Task list →
(A) Answer each question from the university museums article, one answer per line, marked (i), (ii), (iii) to match:
(i) How many universities hold collections designated of national importance?
(ii) In what venue was last month's conference held?
(iii) What post does John Reeve hold?
(B) Reproduce the university museums article between "A conference last" and "the subject alive.", inclusive.
(C) Please carry on the university museums article from its last sentence.
------ Exercise passage ------
University museums are a treasure trove of learning and it is time to unlock their potential. Caroline Davis reports.
The main thing I remember from my undergraduate maths lectures is a 16ft iguanodon. This was not an innovative teaching scheme to practise Lebesgue integration on the spinal curve of a dinosaur, but because the only lecture room large enough to hold all the first-years was a stuffy windowless one in the back of the university museum.
Universities are closely linked with museums - many have their own and 16 universities hold collections designated of national importance. Thousands of schoolchildren flood into museums every year, but visits from students are far less common.
The bulk market provided by the national curriculum has meant that many museums have concentrated their education programmes on schools. In contrast, universities and colleges have a smaller number of people studying a wider range of courses. It is up to individual lecturers to make their own use of their local, national and university museums. With courses becoming more desk-based and reliant on literature, even some archaeology students do not visit museums.
A conference last month in the British Museum's new Clore Education Centre examined the impact of museums, what kinds of audiences they can bring in, digital advances and the future for education in museums and galleries. Little mention was made of higher education.
Organiser John Reeve, head of education at the British Museum, says:
"Higher education has yet to be convinced of the learning power of museums."
Reeve wants this to change. The British Museum is putting higher education near the top of its agenda over the next five years. It is asking lecturers to discuss how object-based learning can be developed in a wider range of courses. For example, Reeve believes university history departments could benefit from the loan collections, using objects that the museum cannot show to bring the subject alive.
------ Dataset entries ------
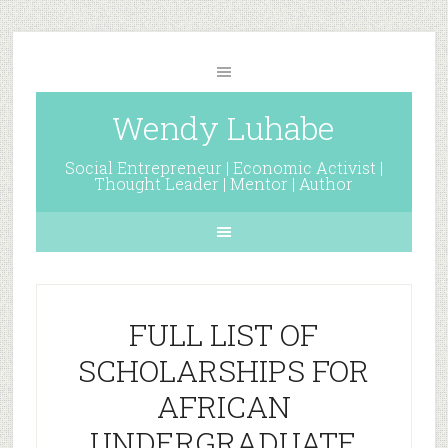
Wendy Luhabe
Social Entrepreneur | Economic Activist |
Thought Leader | Mentor | Author
FULL LIST OF
SCHOLARSHIPS FOR
AFRICAN
UNDERGRADUATE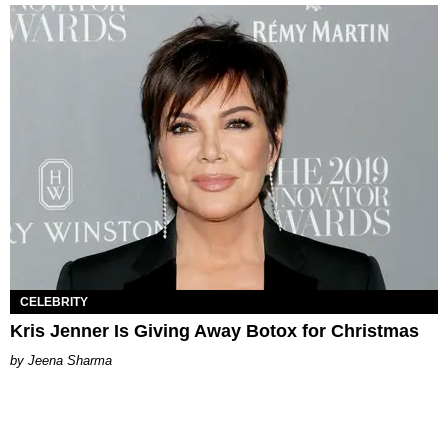
CELEBRITY
Kris Jenner Is Giving Away Botox for Christmas
Jeena Sharma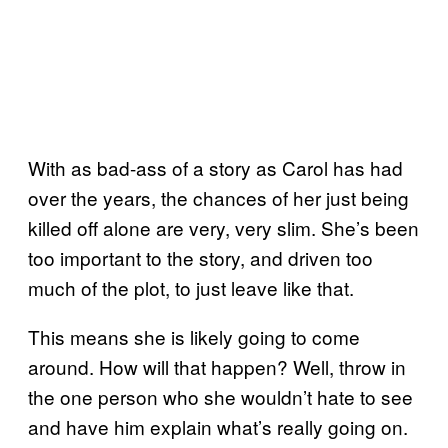
With as bad-ass of a story as Carol has had
over the years, the chances of her just being
killed off alone are very, very slim. She’s been
too important to the story, and driven too
much of the plot, to just leave like that.
This means she is likely going to come
around. How will that happen? Well, throw in
the one person who she wouldn’t hate to see
and have him explain what’s really going on.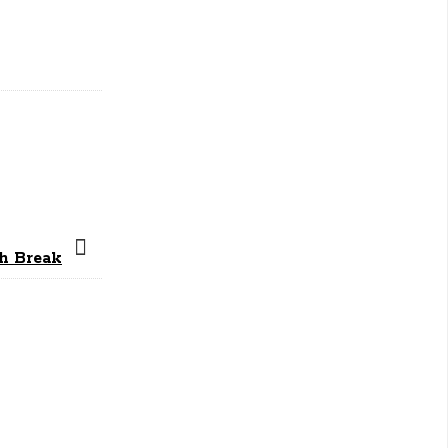
ch Break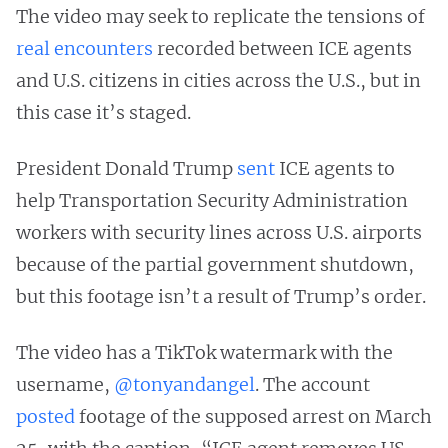
The video may seek to replicate the tensions of
real
encounters
recorded between ICE agents
and U.S. citizens in cities across the U.S., but in
this case it’s staged.
President Donald Trump
sent
ICE agents to
help Transportation Security Administration
workers with security lines across U.S. airports
because of the partial government shutdown,
but this footage isn’t a result of Trump’s order.
The video has a TikTok watermark with the
username,
@tonyandangel
. The account
posted
footage of the supposed arrest on March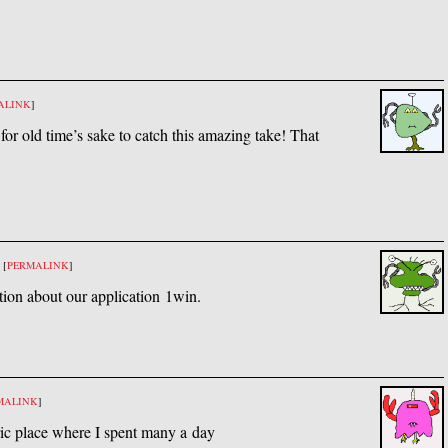
ALINK
]
 for old time’s sake to catch this amazing take! That
[
PERMALINK
]
tion about our application 1win.
MALINK
]
oric place where I spent many a day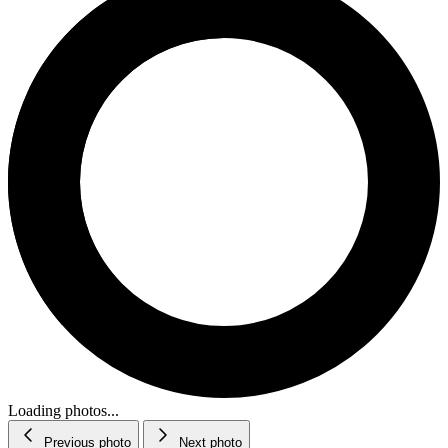
Loading photos...
Previous photo
Next photo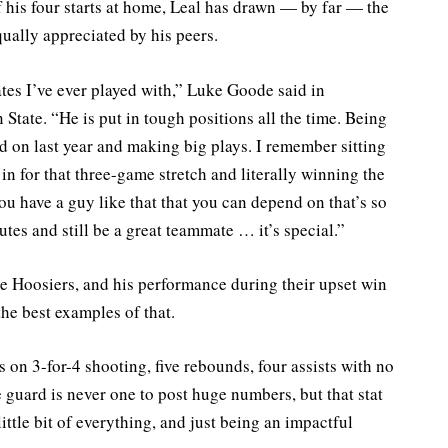
 his four starts at home, Leal has drawn — by far — the
ually appreciated by his peers.
tes I’ve ever played with,” Luke Goode said in
tate. “He is put in tough positions all the time. Being
led on last year and making big plays. I remember sitting
n for that three-game stretch and literally winning the
u have a guy like that that you can depend on that’s so
utes and still be a great teammate … it’s special.”
e Hoosiers, and his performance during their upset win
he best examples of that.
s on 3-for-4 shooting, five rebounds, four assists with no
e guard is never one to post huge numbers, but that stat
little bit of everything, and just being an impactful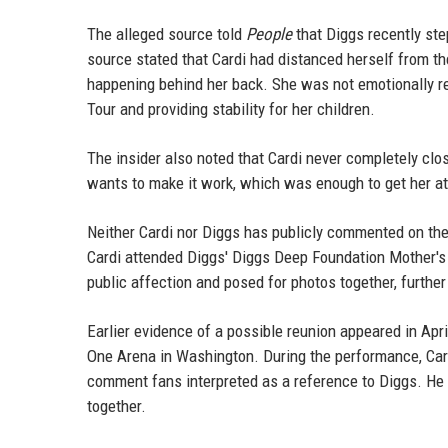
The alleged source told
People
that Diggs recently step
source stated that Cardi had distanced herself from th
happening behind her back. She was not emotionally re
Tour and providing stability for her children.
The insider also noted that Cardi never completely clo
wants to make it work, which was enough to get her att
Neither Cardi nor Diggs has publicly commented on the
Cardi attended Diggs' Diggs Deep Foundation Mother's 
public affection and posed for photos together, further
Earlier evidence of a possible reunion appeared in Apr
One Arena in Washington. During the performance, Cardi
comment fans interpreted as a reference to Diggs. He l
together.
------
Per-task outputs →
(A)
(i) 16
(ii) The British Museum's new Clore Education Centre
(iii) Head of education at the British Museum

(B)
A conference last month in the British Museum's new Clore Education Centre examined the impact of museums, what kinds of audiences they can bring in, digital advances and the future for education in museums and galleries. Little mention was made of higher education.
Organiser John Reeve, head of education at the British Museum, says:
"Higher education has yet to be convinced of the learning power of museums."
Reeve wants this to change. The British Museum is putting higher education near the top of its agenda over the next five years. It is asking lecturers to discuss how object-based learning can be developed in a wider range of courses. For example, Reeve believes university history departments could benefit from the loan collections, using objects that the museum cannot show to bring the subject alive.

(C)
The museum offers student research facilities in study rooms as well as the Hamlyn Library, reading rooms, online pictorial database (Compass) and lecture theatres. It is launching a series of postgraduate courses, for example a diploma in Asian art, accredited by Royal Holloway, University of London, and taught by museum curators and visiting lecturers from a wide range of museums and institutions. The museum will also run courses next year to help lecturers make best use of the facilities. Even so, Reeve thinks students need encouragement from their tutors, for example, by gaining course credits for private study in museums.
Nick Merriman, reader in museum studies and curator of the University College London Institute of Archaeology, says: "Many museums have not recognised that tertiary education has expanded massively." UCL museums are finding out what is taught in the university and tailoring their services to fit. Many course tutors are ignorant about what is on offer, he says.
Merriman hopes to renew interest by focusing his masters students in museum studies on the needs of higher education. His course uses the UCL and other London museums as teaching resources. Students are able to use objects in exhibition projects as well as learn to handle them. Fiona Candlin, who holds a joint lectureship between Birkbeck College, University of London and the British Museum in museum studies and lifelong education, says there is a lack of research at higher education level. However, she sees museums as a crucial teaching resource.
"It puts a different focus on students' work, looking at the objects and trying to understand who made them, why they were made, what rituals they were part of and the historical context," she explains. "It enables them to build out from the specific. It's easy to overlook material objects in study. The diversity of the collections is an incredible resource."
Last year's white paper The Learning Power of Museums positioned education as a central focus for museums. A set of assessment standards being drawn up by Resource (formerly the Council for Museums, Archives and Libraries) will set performance indicators, one of which will be links with universities.
"The pressure is on museums to become accountable," Candlin says. "Education departments must demonstrate working with partners such as schools and higher education, offering programmes that key into accredited programmes and awards."
Many museums run modules for teacher training courses, and Resource recently called on the government to recognise the time trainee teachers spend in museums towards "school" time.
Manchester Museum, part of Manchester University, sends 2,500 of its artefacts to researchers around the world. The curators, who are employed on academic contracts, lecture locally and at universities around the country.
The Science Museum in London is planning to extend its resource packs for teachers to higher education level, giving guidance on how the museum can best be used. In its new Wellcome Wing, a live science area invites research groups to come and work. This has proved mutually beneficial - one team researching the genetic basis for facial characteristics was able to take 3D face scans together with DNA swabs from visitors, who in return learnt about how scientists work.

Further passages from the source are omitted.